In 2013 moose registered a 19 percent mortality rate in Minnesota, far above the 8 percent average in a healthy population. In 2014, aided by a cold winter, that number dropped to 12 percent.

Determining that the moose die-off is tied solely to climate change is something that Cartensen also isn’t ready to do yet.

“The balance is really tricky. There’s no smoking gun. It seems to be a very complex set of factors,” she said.

In Maine, Kantar continues to follow the data, even if that means moving at a slower pace than some would like. Like Cartensen, he wants more time and more data before drawing a definitive conclusion about cause and effect.

“What is the role of winter tick over time? The answer: We don’t know. We have had winter tick going back until at least the 1930s. The biggest question: When you have a bad winter tick year, how frequent are those years?” he said.

He said the data are just too new to extrapolate long-term trends.

“Everyone wants to know, ‘How many animals?’ And if you can’t answer the question, you aren’t doing your job. But the amount of resources required to estimate a population of animal in a state this big is immense,” he said, adding that risky, expensive helicopter flights and lots of personnel would be needed.

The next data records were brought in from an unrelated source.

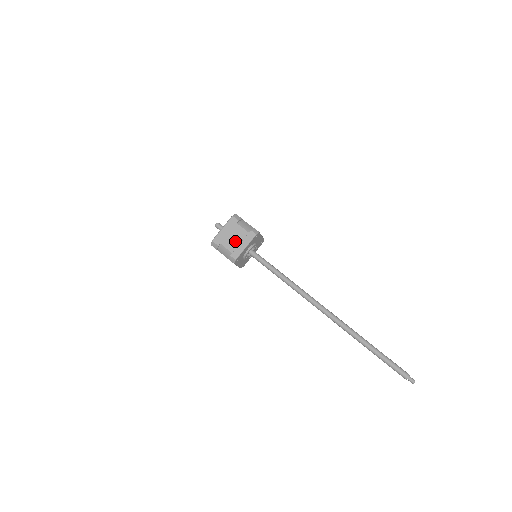
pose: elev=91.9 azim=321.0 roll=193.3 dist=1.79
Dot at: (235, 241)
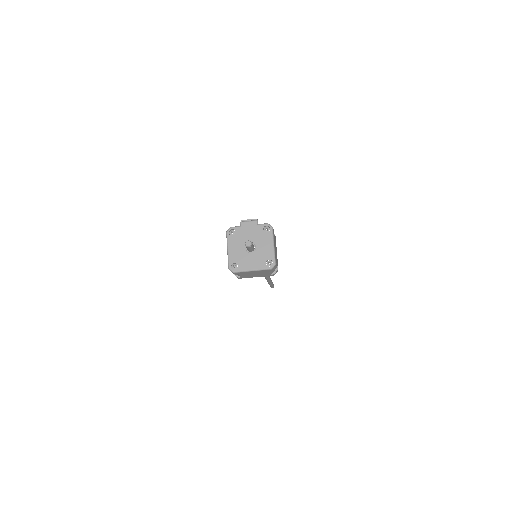
Dot at: (253, 275)
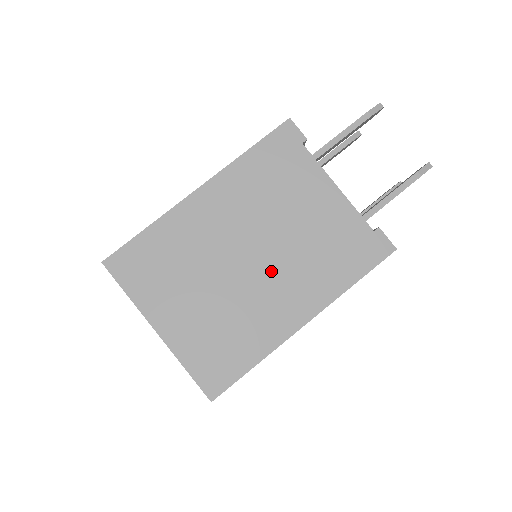
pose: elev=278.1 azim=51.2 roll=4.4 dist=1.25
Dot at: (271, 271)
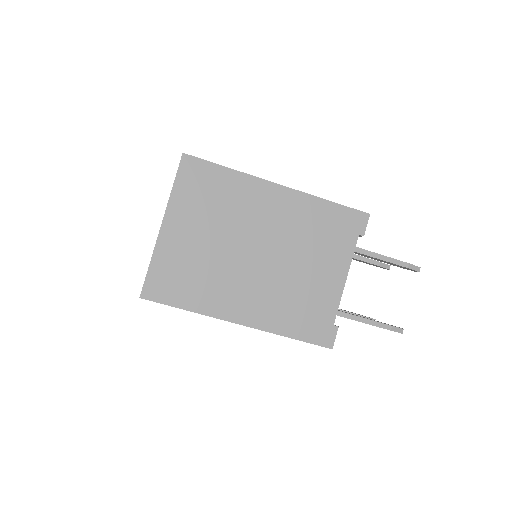
Dot at: (259, 275)
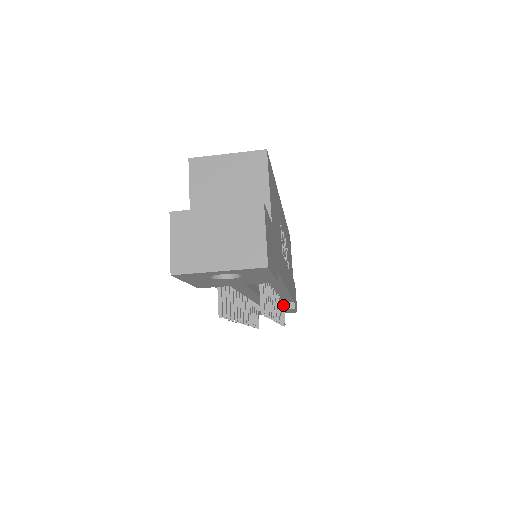
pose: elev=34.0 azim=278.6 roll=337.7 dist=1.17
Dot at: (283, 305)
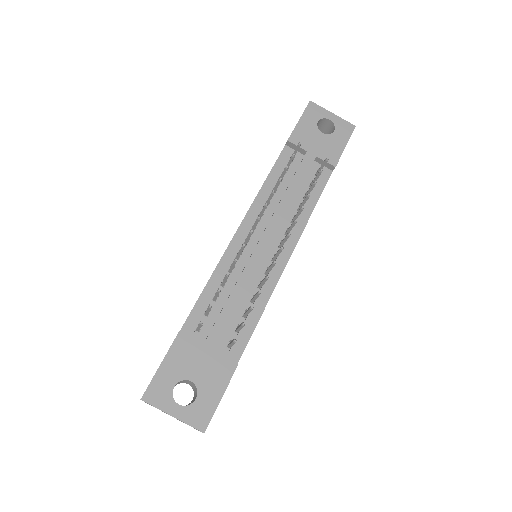
Dot at: occluded
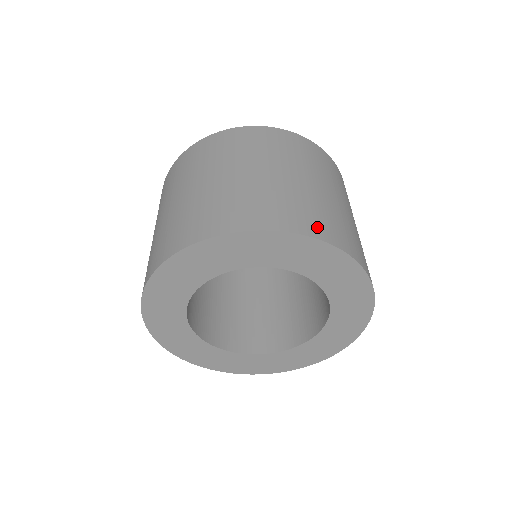
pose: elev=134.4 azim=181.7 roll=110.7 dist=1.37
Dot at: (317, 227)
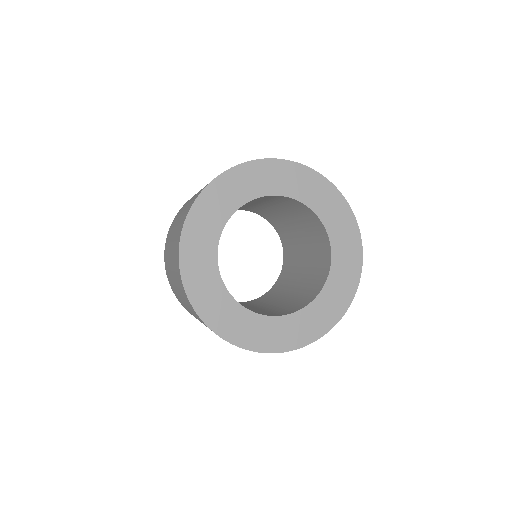
Dot at: occluded
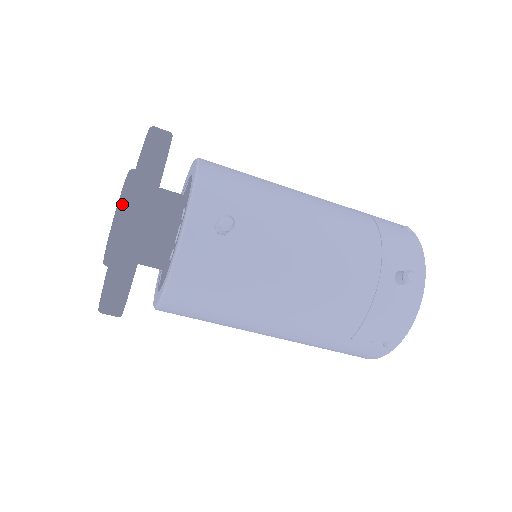
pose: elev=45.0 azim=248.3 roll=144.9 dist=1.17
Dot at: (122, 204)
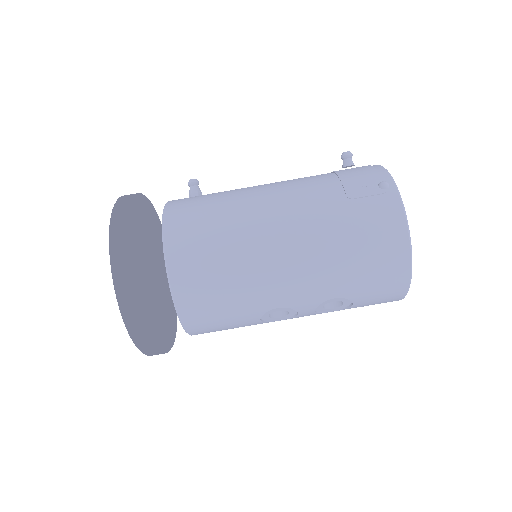
Dot at: occluded
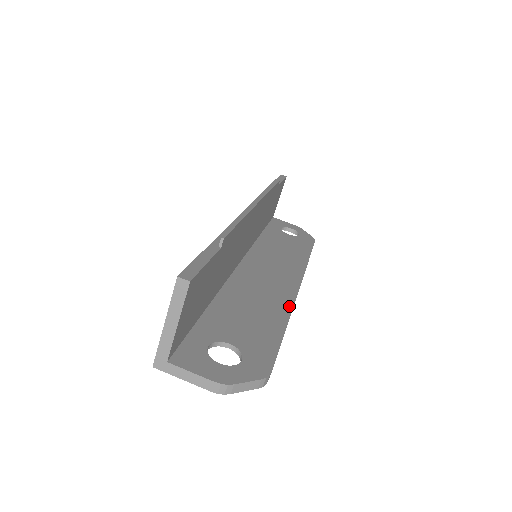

Dennis Beaulier is the owner of Gate Way Variety in Ashland, on the edge of the thick North Woods of Maine. The Gate Way is a tagging station, and he said that while moose numbers have been down the past few years, the moose population “seems to go in cycles.” He can remember years in his youth when it seemed moose numbers were not as high either. “Their numbers will come back.” 

Meanwhile, Picard will continue to spend his time photographing and documenting these docile creatures — if he can find any. “They aren’t dumb. People call them swamp donkeys, but they are a wicked smart animal for what they are … They are pretty adaptable and survive in almost any conditions.”

But as winter turned to spring in Maine and road signs warned motorists of moose, he said he hadn’t seen one in months. And a friend of his who grooms snowmobile trails hadn’t seen one all winter.

“Maybe these things just go in cycles,” Picard said. “I’m hoping one day the moose will come back.”